Nicolas Lengua had his first reaction to peanut butter at 11 months old. It still terrifies his mother, Carolyn, CBS News Correspondent John Roberts reports.

"We thought we were going to lose him. He stopped breathing. By the time the paramedics got to him, his heart had stopped," she said.

So in preparation for Nicolas starting pre-school, Carolyn gave administrators a list of 19 strict requirements to keep him safe.

They included prohibiting food-trading among children, making children wash their face and hands after eating and insuring a teacher carries a life-saving shot of epinephrine wherever Nicolas goes.

"If he has a reaction, this is what they'll use. This is basically adrenaline," she said.

The school suggested that perhaps Nicolas should stay home.

Carolyn read from a letter from the school: "Nicolas' condition would pose a significant threat to the health of the other children and staff of the program."

"It's heartbreaking to receive a letter like that," she said.

Melissa Hopper knows what Nicolas is going through. Peanut oil nearly killed her at age 14

"It was an awful experience. I was turning blue from lack of oxygen," Hooper said.

When she dines out, Melissa takes no chances and demands the restaurant screen her food for nuts of any kind hidden in sauces, flour or oil.

Of the two million American children and adults who have nut allergies, more than 100 suffer fatal allergic reactions each year. Dr. Hugh Sampson says even the tiniest amount can be deadly.

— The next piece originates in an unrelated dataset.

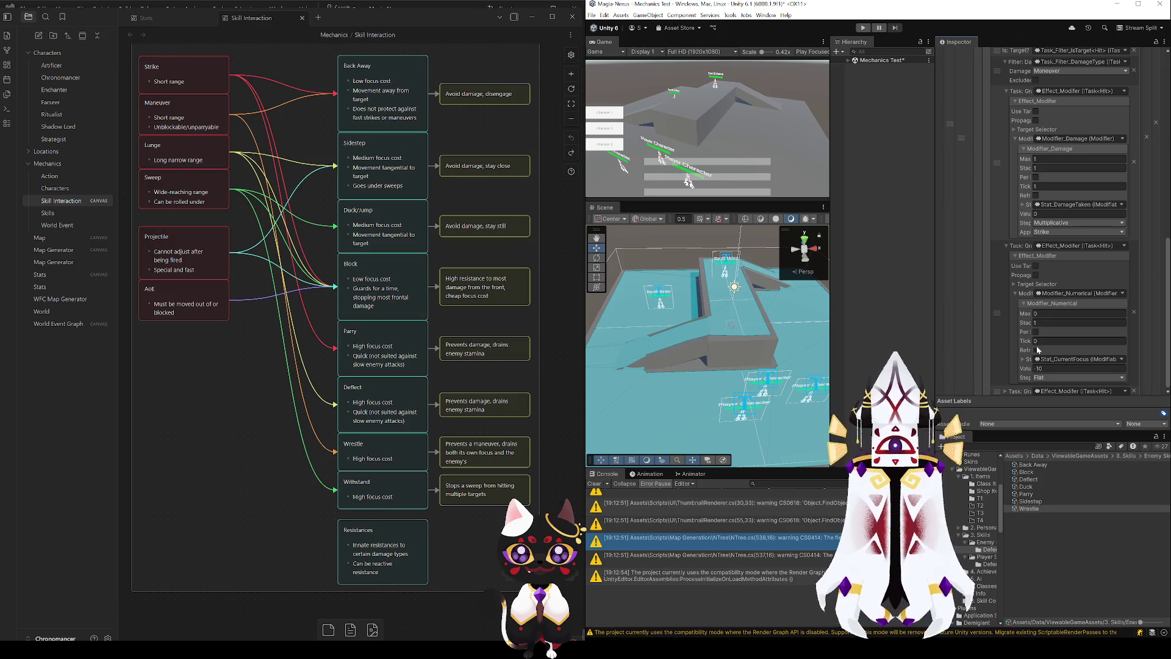
scroll(1025, 350, "down", 1)
left_click(1005, 380)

"If they have a very severe reaction they will actually develop a drop in their blood pressure and they will lose consciousness," Sampson said.

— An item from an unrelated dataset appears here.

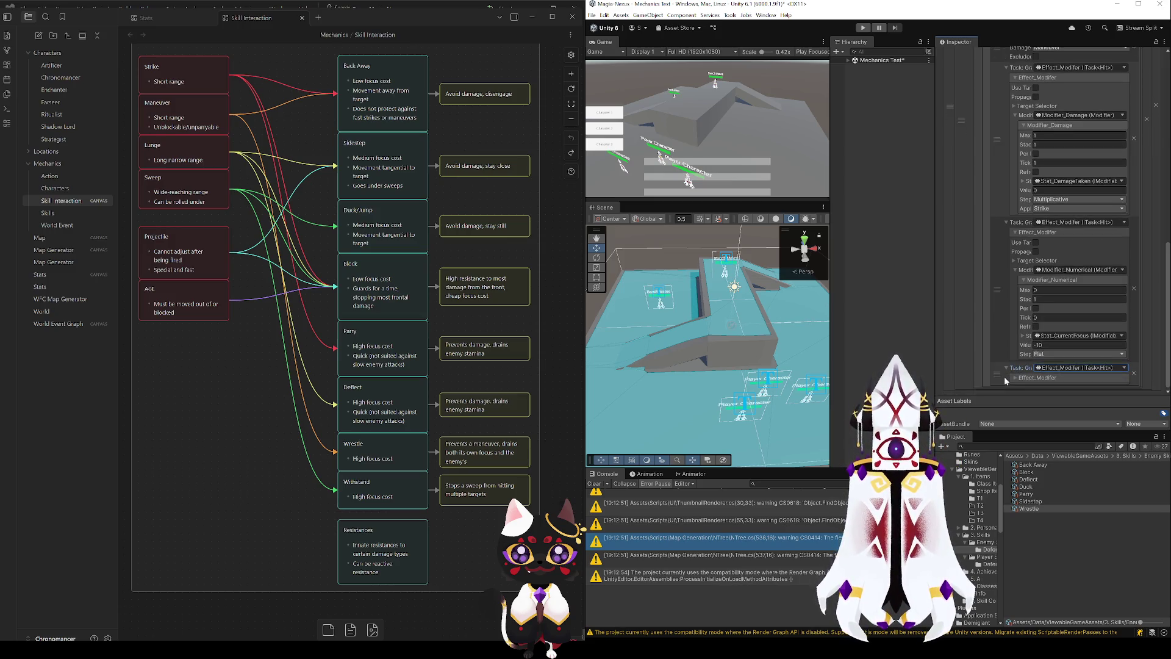
left_click(1015, 378)
scroll(1019, 345, "down", 3)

This can happen in just a couple of minutes.

New hope for people with peanut allergies may come from experiments being conducted at Sampson's lab at the Mount Sinai Medical Center in New York. They are working on a vaccine against peanut allergies.

"We're sensitizing the mice so that they'll develop an allergic reaction to peanut, much like you'd see in a human," Sampson said.

So far, experiments with the vaccine in mice have been promising. Sampson hopes to try it in humans within two years - and take away the anxiety so many peanut-allergic people suffer.

"Our whole society is so involved in eating. Every social event we go to involves eating. And for these people, it's a nightmare," he said.

The nightmare has already eased a little. Manufacturers have begun to process food with nuts on separate machines to avoid cross-contamination. Some school districts have banned peanut butter all together.

And after a seven-hour meeting with Nicolas' school, Carolyn Lengua hopes the battle is over.

"It took a while to convince the school that all we wanted to do was keep him safe," she said.

Even with the strictest of precautions, until a vaccine is perfected for Nicolas, Melissa and many other, peanuts will remain as deadly as poison.